DSM-V Diagnostic Criteria For PTSD

You may find this useful in understanding your symptoms and seeking professional help. This article is for information only and is NOT intended for self-diagnosis. For further help regarding a possible PTSD diagnosis, I recommend you consult your GP or a psychiatrist.

In 2013 the American Psychiatric Association (APA) released The fifth edition of the Diagnostic & Statistical Manual (DSM-V), which classifies a broad range of emotional states as disorders. The criteria for a diagnosis of PTSD are given below for information only and are NOT intended for self-diagnosis. All of the criteria are required for the diagnosis of PTSD by a medical professional:

Criterion A: stressor (one required)

The person was exposed to: death, threatened death, actual or threatened serious injury, or actual or threatened sexual violence, in the following way(s):

  1. Direct exposure
  2. Witnessing the trauma
  3. Learning that a relative or close friend was exposed to a trauma
  4. Indirect exposure to aversive details of the trauma, usually in the course of professional duties (e.g., first responders, medics)

Criterion B: intrusion symptoms (one required)

The traumatic event is persistently re-experienced in the following way(s):

  1. Unwanted upsetting memories
  2. Nightmares
  3. Flashbacks
  4. Emotional distress after exposure to traumatic reminders
  5. Physical reactivity after exposure to traumatic reminders

Criterion C: avoidance (one required)

Avoidance of trauma-related stimuli after the trauma, in the following way(s):

  1. Trauma-related thoughts or feelings
  2. Trauma-related external reminders

Criterion D: negative alterations in cognitions and mood (two required)

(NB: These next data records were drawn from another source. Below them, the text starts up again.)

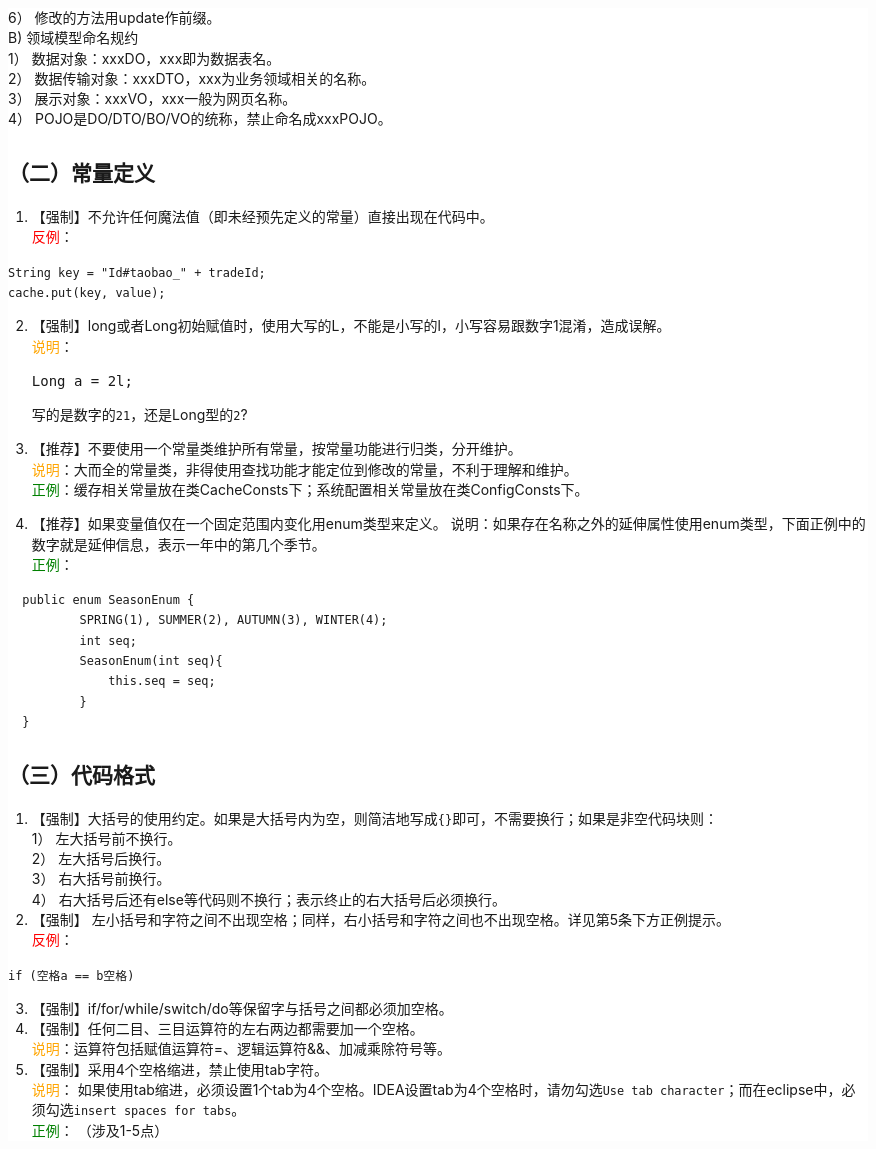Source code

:    6） 修改的方法用update作前缀。 
  <br>B) 领域模型命名规约 <br>
   1） 数据对象：xxxDO，xxx即为数据表名。    
   2） 数据传输对象：xxxDTO，xxx为业务领域相关的名称。    
   3） 展示对象：xxxVO，xxx一般为网页名称。    
   4） POJO是DO/DTO/BO/VO的统称，禁止命名成xxxPOJO。 

## （二）常量定义

1. 【强制】不允许任何魔法值（即未经预先定义的常量）直接出现在代码中。
<br><span style="color:red">反例</span>：
```
String key = "Id#taobao_" + tradeId;       
cache.put(key, value); 
```
2. 【强制】long或者Long初始赋值时，使用大写的L，不能是小写的l，小写容易跟数字1混淆，造成误解。 
<br><span style="color:orange">说明</span>：<pre>Long a = 2l;</pre> 写的是数字的`21`，还是Long型的`2`? 
3. 【推荐】不要使用一个常量类维护所有常量，按常量功能进行归类，分开维护。 
<br><span style="color:orange">说明</span>：大而全的常量类，非得使用查找功能才能定位到修改的常量，不利于理解和维护。 
<br><span style="color:green">正例</span>：缓存相关常量放在类CacheConsts下；系统配置相关常量放在类ConfigConsts下。 

5. 【推荐】如果变量值仅在一个固定范围内变化用enum类型来定义。 说明：如果存在名称之外的延伸属性使用enum类型，下面正例中的数字就是延伸信息，表示一年中的第几个季节。 
 <br><span style="color:green">正例</span>： 
```
  public enum SeasonEnum {   
          SPRING(1), SUMMER(2), AUTUMN(3), WINTER(4);
          int seq; 
          SeasonEnum(int seq){         
              this.seq = seq;     
          } 
  } 
```

## （三）代码格式
1. 【强制】大括号的使用约定。如果是大括号内为空，则简洁地写成`{}`即可，不需要换行；如果是非空代码块则：
<br>1） 左大括号前不换行。
<br>2） 左大括号后换行。
<br>3） 右大括号前换行。
<br>4） 右大括号后还有else等代码则不换行；表示终止的右大括号后必须换行。 
2. 【强制】 左小括号和字符之间不出现空格；同样，右小括号和字符之间也不出现空格。详见第5条下方正例提示。
<br><span style="color:red">反例</span>：
```
if (空格a == b空格)
```
3. 【强制】if/for/while/switch/do等保留字与括号之间都必须加空格。 
4. 【强制】任何二目、三目运算符的左右两边都需要加一个空格。 
   <br><span style="color:orange">说明</span>：运算符包括赋值运算符=、逻辑运算符&&、加减乘除符号等。
5. 【强制】采用4个空格缩进，禁止使用tab字符。 
   <br><span style="color:orange">说明</span>：
    如果使用tab缩进，必须设置1个tab为4个空格。IDEA设置tab为4个空格时，请勿勾选`Use tab character`；而在eclipse中，必须勾选`insert spaces for tabs`。 
   <br><span style="color:green">正例</span>： （涉及1-5点）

Negative thoughts or feelings that began or worsened after the trauma, in the following way(s):

  1. Inability to recall key features of the trauma
  2. Overly negative thoughts and assumptions about oneself or the world
  3. Exaggerated blame of self or others for causing the trauma
  4. Negative affect
  5. Decreased interest in activities
  6. Feeling isolated
  7. Difficulty experiencing positive affect

Criterion E: alterations in arousal and reactivity

Trauma-related arousal and reactivity that began or worsened after the trauma, in the following way(s):

  1. Irritability or aggression
  2. Risky or destructive behavior
  3. Hypervigilance
  4. Heightened startle reaction
  5. Difficulty concentrating
  6. Difficulty sleeping

Criterion F: duration (required)

Symptoms last for more than 1 month.

Criterion G: functional significance (required)

Symptoms create distress or functional impairment (e.g., social, occupational).

Criterion H: exclusion (required)

Symptoms are not due to medication, substance use, or other illness.

Two specifications:

  1. Dissociative Specification In addition to meeting criteria for diagnosis, an individual experiences high levels of either of the following in reaction to trauma-related stimuli:
    1. Depersonalization. Experience of being an outside observer of or detached from oneself (e.g., feeling as if "this is not happening to me" or one were in a dream).
    2. Derealization. Experience of unreality, distance, or distortion (e.g., "things are not real").
  2. Delayed Specification. Full diagnostic criteria are not met until at least six months after the trauma(s), although onset of symptoms may occur immediately.